BERLIN (AP) — Germany will temporarily lower taxes on natural gas to ease the pressures on people struggling with soaring energy costs fueled by Russia’s war on Ukraine, German Chancellor Olaf Scholz said Thursday.
The announcement at a hastily convened news conference in Berlin comes a day after Scholz met with hostile protests during a town hall event outside the capital.
Scholz said his government had decided to lower the value-added tax on gas from 19% to 7% until the end of March 2024.
“The rising gas prices are a big burden for many citizens,” Scholz said, adding that further measures would be announced in the coming weeks.
In addition to rising wholesale prices for natural gas caused by Russia’s invasion of Ukraine earlier this year, German consumers will have to pay a new surcharge to prop up energy companies scrambling to find new supplies on the global market.
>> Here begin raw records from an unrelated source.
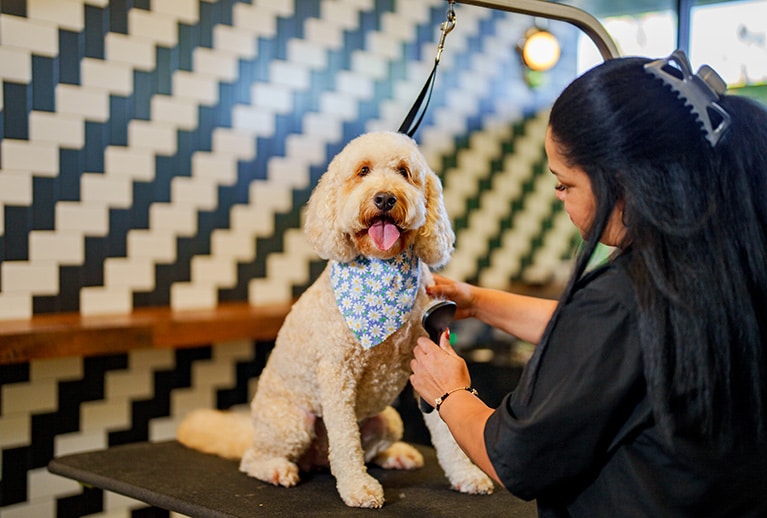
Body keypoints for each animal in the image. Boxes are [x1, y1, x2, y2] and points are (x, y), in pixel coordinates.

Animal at [177, 132, 496, 510]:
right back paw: (276, 468)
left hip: (387, 420)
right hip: (291, 423)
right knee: (254, 458)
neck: (381, 269)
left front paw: (466, 474)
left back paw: (396, 454)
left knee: (369, 447)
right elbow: (345, 441)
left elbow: (448, 427)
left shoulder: (427, 360)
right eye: (363, 171)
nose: (385, 198)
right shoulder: (336, 372)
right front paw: (358, 487)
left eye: (404, 172)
Russia has reduced flows of natural gas — used to generate electricity, run factories and heat homes in the winter — to Germany and other European countries, and there are fears of more cutbacks as the weather gets colder and demand increases. The resulting high prices are fueling inflation, eroding people’s spending power and raising the possibility of a recession.
Scholz said lowering the tax on gas purchases in general would more than make up for the new surcharges, effectively meaning that they will be paid for from government coffers. The German leader said the issue was a matter of “justice … to ensure that the country remains united during this crisis.”
Scholz was confronted late Wednesday with angry chants from protesters during a town hall event in Neuruppin, 50 kilometers (31 miles) northwest of the capital. Videos showed several hundred people standing outside the security fence surrounding the event, some shouting “Traitor!” and “Beat it!”
German news agency dpa reported that the protesters were organized by the far-right Alternative for Germany and the Left party.
Experts, however, questioned whether the tax reduction was the right measure, given that the German government is also trying to get people to use less gas.
“Gas is in very short supply at the moment, that’s why gas prices are high,” said Stefan Kooths of the Kiel Institute for the World Economy. “In such a situation, it’s not appropriate to water down price signals through state intervention in the tax rules.”
Kooths said it would have been better for the German government to tax gas in full and use the revenues to help those who are hardest hit by rising energy prices.